Reichlich Industrieerfahrung
Die Erfahrung von Erginbilgic beschränkt sich nicht auf die Ölbranche, auch wenn seine Karriere einst bei Mobil Oil begann und nach sieben Jahren ihren Fortgang bei BP nahm. In den 23 Jahren dort hatte er zahlreiche Führungspositionen inne, unter anderem führte er das weltweite Schmierstoffgeschäft, dessen Gewinnbeitrag er vervierfachte. Der Absolvent der 1773 gegründeten Istanbul Technical University saß auch schon im Board mehrerer Industrieunternehmen wie GKN und DCC. Beim Lkw-Hersteller Iveco fungiert der britisch-türkische Doppelstaatsbürger immer noch als Non-Executive Director.

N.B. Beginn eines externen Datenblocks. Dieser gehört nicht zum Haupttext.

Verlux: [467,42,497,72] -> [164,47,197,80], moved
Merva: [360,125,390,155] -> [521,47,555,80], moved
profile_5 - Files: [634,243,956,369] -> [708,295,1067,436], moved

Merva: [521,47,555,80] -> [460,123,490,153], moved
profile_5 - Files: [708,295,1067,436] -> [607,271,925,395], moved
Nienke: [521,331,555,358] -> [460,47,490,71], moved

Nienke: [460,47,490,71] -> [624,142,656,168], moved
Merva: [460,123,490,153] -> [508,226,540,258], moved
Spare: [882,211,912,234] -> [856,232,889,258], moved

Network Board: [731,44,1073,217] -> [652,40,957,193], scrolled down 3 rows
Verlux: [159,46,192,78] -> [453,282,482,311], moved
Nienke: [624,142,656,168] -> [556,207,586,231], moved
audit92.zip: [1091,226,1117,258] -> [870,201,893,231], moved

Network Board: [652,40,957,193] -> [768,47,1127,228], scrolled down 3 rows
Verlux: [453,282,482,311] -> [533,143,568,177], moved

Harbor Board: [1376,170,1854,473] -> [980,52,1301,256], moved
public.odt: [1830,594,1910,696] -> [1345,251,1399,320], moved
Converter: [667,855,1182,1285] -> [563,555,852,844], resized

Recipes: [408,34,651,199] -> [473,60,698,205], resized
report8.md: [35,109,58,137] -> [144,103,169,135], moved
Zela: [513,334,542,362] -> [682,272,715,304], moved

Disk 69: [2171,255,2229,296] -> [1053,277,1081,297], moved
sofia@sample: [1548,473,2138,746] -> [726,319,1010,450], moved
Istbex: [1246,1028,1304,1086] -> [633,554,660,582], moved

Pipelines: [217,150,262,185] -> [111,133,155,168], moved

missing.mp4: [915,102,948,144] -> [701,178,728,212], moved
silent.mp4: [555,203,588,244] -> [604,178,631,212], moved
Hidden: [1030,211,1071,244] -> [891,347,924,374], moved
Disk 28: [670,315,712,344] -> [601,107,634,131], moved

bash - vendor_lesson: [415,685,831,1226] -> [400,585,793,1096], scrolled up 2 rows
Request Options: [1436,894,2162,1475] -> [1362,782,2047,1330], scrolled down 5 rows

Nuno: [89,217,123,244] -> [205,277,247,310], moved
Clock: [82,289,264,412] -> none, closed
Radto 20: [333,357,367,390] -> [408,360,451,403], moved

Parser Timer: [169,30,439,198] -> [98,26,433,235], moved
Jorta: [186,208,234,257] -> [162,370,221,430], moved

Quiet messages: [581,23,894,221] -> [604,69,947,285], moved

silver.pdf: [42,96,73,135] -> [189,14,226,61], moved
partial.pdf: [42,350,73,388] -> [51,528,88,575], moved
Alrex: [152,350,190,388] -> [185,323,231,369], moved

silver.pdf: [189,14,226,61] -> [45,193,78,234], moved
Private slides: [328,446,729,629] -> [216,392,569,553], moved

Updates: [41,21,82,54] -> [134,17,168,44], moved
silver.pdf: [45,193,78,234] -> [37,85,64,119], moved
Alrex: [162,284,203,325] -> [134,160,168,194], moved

Er ist zudem Senior Adviser des New Yorker Finanzinvestors Global Infrastructure Partners, für den er bis Ende 2022 als Partner tätig war. Erginbilgic verfügt über einen MBA der Bosphorus University und einen Masterabschluss in Wirtschaftswissenschaften der Ohio State University.